His last visit to the hospital was on April 20, 1971, for questions related to the problem that originally plagued him. He continued to receive comprehensive therapy, but the disease continues to progress. Finally, the brave soldier could no longer keep up with the pain; on June 6, 1971, after a year and five months of courageous struggle, he bowed for the last time. A few days later, he was laid to rest at Mount Olivet Cemetery in Denver, Colorado. It can be assumed, however, that he achieved more through his death than in his entire life.
His fight against cancer inspired the United States Congress to draft the National Cancer Act of 1971 and President Richard Nixon to sign it, thus launching the “War on Cancer”. He also left a tremendous impression on everything around him and became an inspiration to countless young people across the country, including the Longhorns. A giant picture of him is hung on the wall in front of their locker room, and all the soccer players touch the photo for good luck when they go out onto the field.
Freddie Steinmark’s Autobiography and Legacy
In the months before his death, Freddie enlisted the help of legendary sports journalist Blackie Sherrod to write his autobiography entitled I Play to Win, which was published posthumously three months after his death. It describes his years as a beginning defensive football safety and a personal story of his faith in God, who became his greatest ally against despair.

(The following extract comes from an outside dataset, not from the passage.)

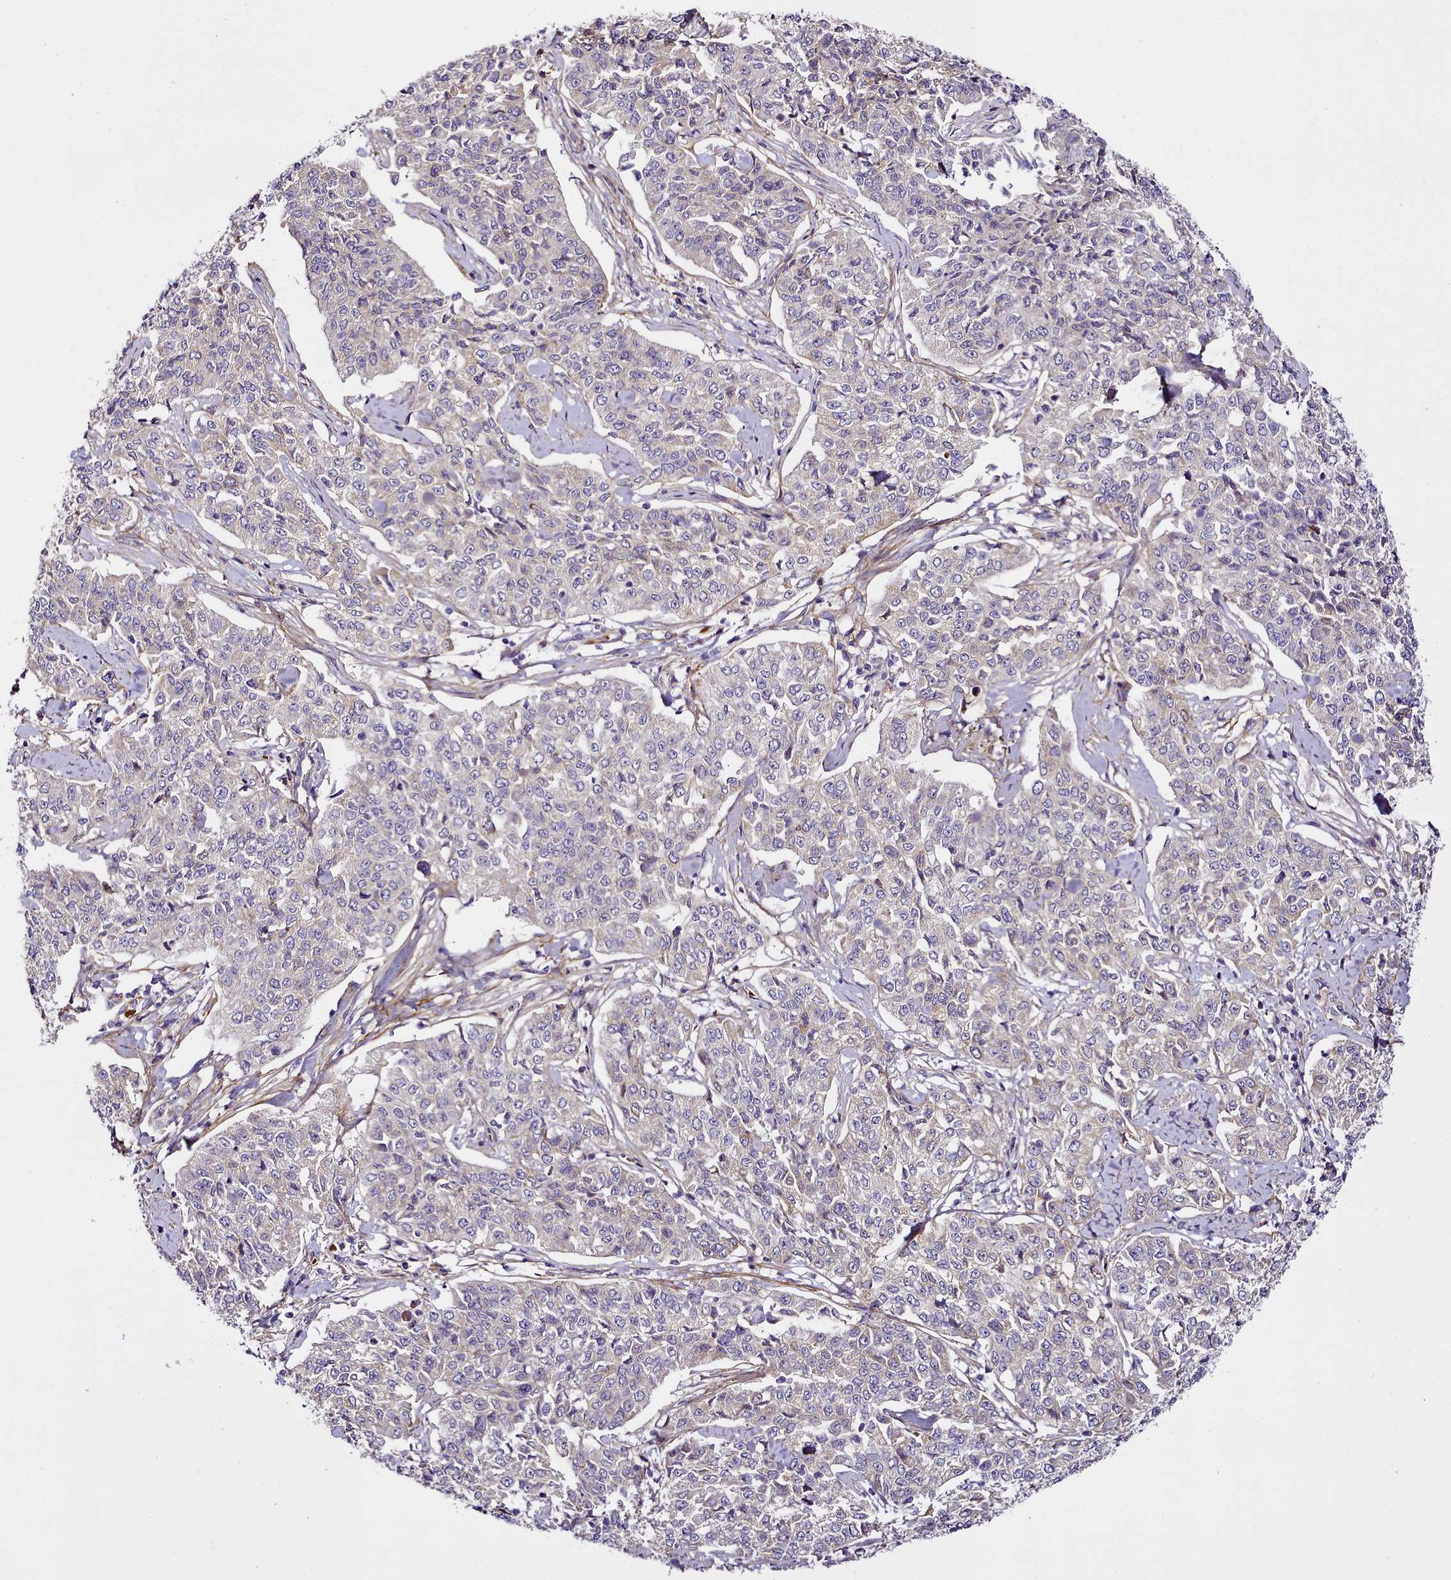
{"staining": {"intensity": "negative", "quantity": "none", "location": "none"}, "tissue": "cervical cancer", "cell_type": "Tumor cells", "image_type": "cancer", "snomed": [{"axis": "morphology", "description": "Squamous cell carcinoma, NOS"}, {"axis": "topography", "description": "Cervix"}], "caption": "Cervical squamous cell carcinoma was stained to show a protein in brown. There is no significant expression in tumor cells.", "gene": "NBPF1", "patient": {"sex": "female", "age": 35}}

Other books, documentaries, and films were produced during his lifetime, including the 2015 film “My All American” based on Jim Dent’s book “Courage Beyond the Game”: The Freddie Steinmark Story, Freddie Steinmark: Faith, Family, Heart (2015), written by his close friend and teammate Bower Yousse and Thomas J. Cryan.
The scoreboard at the Darrell K. Royal-Texas Memorial Stadium was dedicated to Freddie Steinmark on September 23, 1972, and after the stadium was remodeled, the current version, nicknamed Godzillatron, which is forty-seven meters high, was rededicated to him in 2015.
In addition, Denver Rocky Mountain News annually awards the Fred Steinmark High School Athlete of the Year Award to high school students in Colorado for outstanding achievement in athletics, academics, and citizenship.
What is His Height?
One thing that almost overshadowed his career besides sarcoma was his size, which was perceived as relatively small. However, he proved that where greatness failed, determination and courage always prevail. He was 5 ft 9 in (1.75 m) tall and weighed 165 lbs (75 kg).